Restate only the tail of the data below, starting at the line that contains "Hemeroteca 2014" and including the last line, word for word.

#####

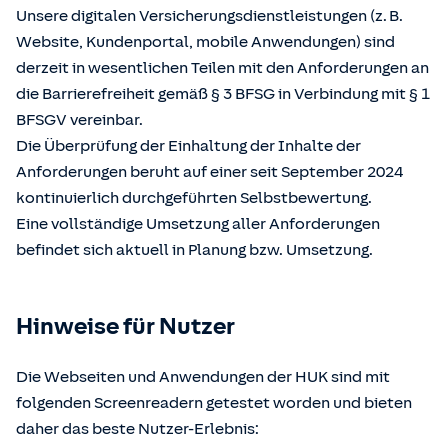
Unsere digitalen Versicherungsdienstleistungen (z. B.
Website, Kundenportal, mobile Anwendungen) sind
derzeit in wesentlichen Teilen mit den Anforderungen an
die Barrierefreiheit gemäß § 3 BFSG in Verbindung mit § 1
BFSGV vereinbar.
Die Überprüfung der Einhaltung der Inhalte der
Anforderungen beruht auf einer seit September 2024
kontinuierlich durchgeführten Selbstbewertung.
Eine vollständige Umsetzung aller Anforderungen
befindet sich aktuell in Planung bzw. Umsetzung.
Hinweise für Nutzer
Die Webseiten und Anwendungen der HUK sind mit
folgenden Screenreadern getestet worden und bieten
daher das beste Nutzer-Erlebnis:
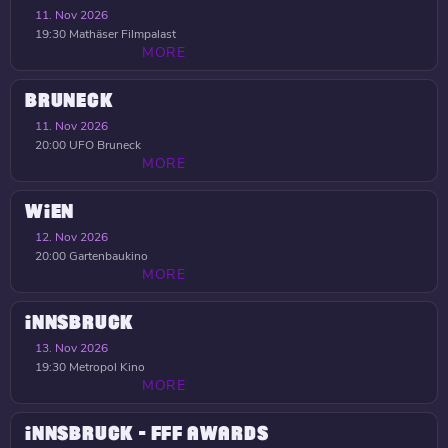
11. Nov 2026
19:30
Mathäser Filmpalast
MORE
BRUNECK
11. Nov 2026
20:00
UFO Bruneck
MORE
WIEN
12. Nov 2026
20:00
Gartenbaukino
MORE
INNSBRUCK
13. Nov 2026
19:30
Metropol Kino
MORE
INNSBRUCK - FFF AWARDS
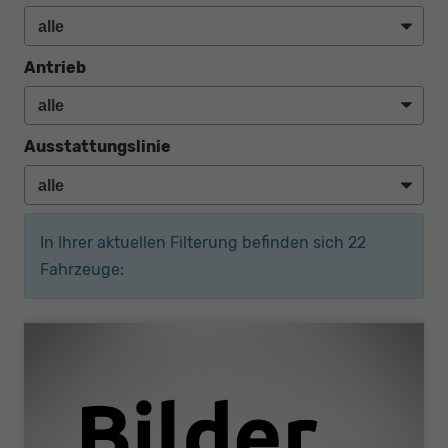
Antrieb
Ausstattungslinie
In Ihrer aktuellen Filterung befinden sich
22
Fahrzeuge:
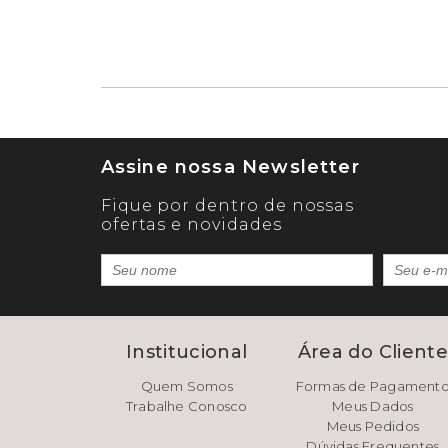
Assine nossa Newsletter
Fique por dentro de nossas
ofertas e novidades
Institucional
Área do Client
Quem Somos
Formas de Pagament
Trabalhe Conosco
Meus Dados
Meus Pedidos
Dúvidas Frequentes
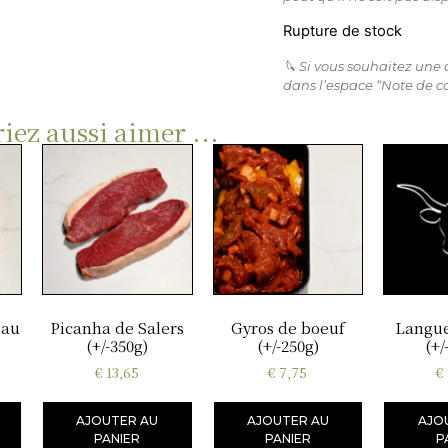
Rupture de stock
🔪 Si vous souhaitez une
dans l’espace “Note de c
iez aussi aimer ...
eau
Picanha de Salers
Gyros de boeuf
Langue
(+/-350g)
(+/-250g)
(+/
€
13,65
€
7,75
€
AJOUTER AU
AJOUTER AU
AJO
PANIER
PANIER
P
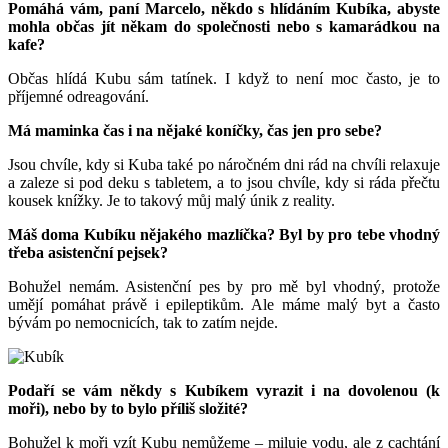
Pomáhá vám, paní Marcelo, někdo s hlídáním Kubíka, abyste
mohla občas jít někam do společnosti nebo s kamarádkou na
kafe?
Občas hlídá Kubu sám tatínek. I když to není moc často, je to
příjemné odreagování.
Má maminka čas i na nějaké koníčky, čas jen pro sebe?
Jsou chvíle, kdy si Kuba také po náročném dni rád na chvíli relaxuje
a zaleze si pod deku s tabletem, a to jsou chvíle, kdy si ráda přečtu
kousek knížky. Je to takový můj malý únik z reality.
Máš doma Kubíku nějakého mazlíčka? Byl by pro tebe vhodný
třeba asistenční pejsek?
Bohužel nemám. Asistenční pes by pro mě byl vhodný, protože
umějí pomáhat právě i epileptikům. Ale máme malý byt a často
bývám po nemocnicích, tak to zatím nejde.
Podaří se vám někdy s Kubíkem vyrazit i na dovolenou (k
moři), nebo by to bylo příliš složité?
Bohužel k moři vzít Kubu nemůžeme – miluje vodu, ale z cachtání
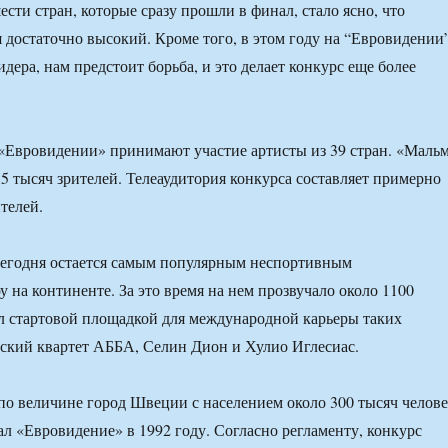
сти стран, которые сразу прошли в финал, стало ясно, что
я достаточно высокий. Кроме того, в этом году на “Евровидении
дера, нам предстоит борьба, и это делает конкурс еще более
«Евровидении» принимают участие артисты из 39 стран. «Маль
,5 тысяч зрителей. Телеаудитория конкурса составляет примерно
телей.
сегодня остается самым популярным неспортивным
 на континенте. За это время на нем прозвучало около 1100
л стартовой площадкой для международной карьеры таких
дский квартет АББА, Селин Дион и Хулио Иглесиас.
о величине город Швеции с населением около 300 тысяч челове
л «Евровидение» в 1992 году. Согласно регламенту, конкурс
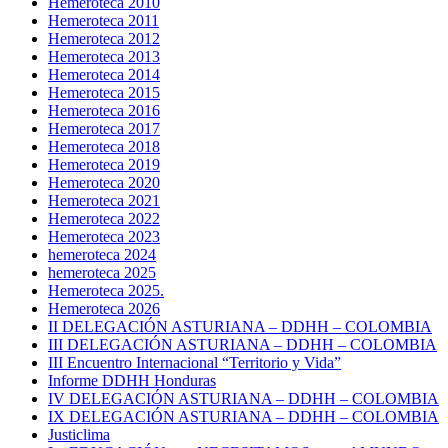
Hemeroteca 2010
Hemeroteca 2011
Hemeroteca 2012
Hemeroteca 2013
Hemeroteca 2014
Hemeroteca 2015
Hemeroteca 2016
Hemeroteca 2017
Hemeroteca 2018
Hemeroteca 2019
Hemeroteca 2020
Hemeroteca 2021
Hemeroteca 2022
Hemeroteca 2023
hemeroteca 2024
hemeroteca 2025
Hemeroteca 2025.
Hemeroteca 2026
II DELEGACIÓN ASTURIANA – DDHH – COLOMBIA
III DELEGACIÓN ASTURIANA – DDHH – COLOMBIA
III Encuentro Internacional “Territorio y Vida”
Informe DDHH Honduras
IV DELEGACIÓN ASTURIANA – DDHH – COLOMBIA
IX DELEGACIÓN ASTURIANA – DDHH – COLOMBIA
Justiclima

#####

WRITTEN SOLUTION
Hemeroteca 2014
Hemeroteca 2015
Hemeroteca 2016
Hemeroteca 2017
Hemeroteca 2018
Hemeroteca 2019
Hemeroteca 2020
Hemeroteca 2021
Hemeroteca 2022
Hemeroteca 2023
hemeroteca 2024
hemeroteca 2025
Hemeroteca 2025.
Hemeroteca 2026
II DELEGACIÓN ASTURIANA – DDHH – COLOMBIA
III DELEGACIÓN ASTURIANA – DDHH – COLOMBIA
III Encuentro Internacional “Territorio y Vida”
Informe DDHH Honduras
IV DELEGACIÓN ASTURIANA – DDHH – COLOMBIA
IX DELEGACIÓN ASTURIANA – DDHH – COLOMBIA
Justiclima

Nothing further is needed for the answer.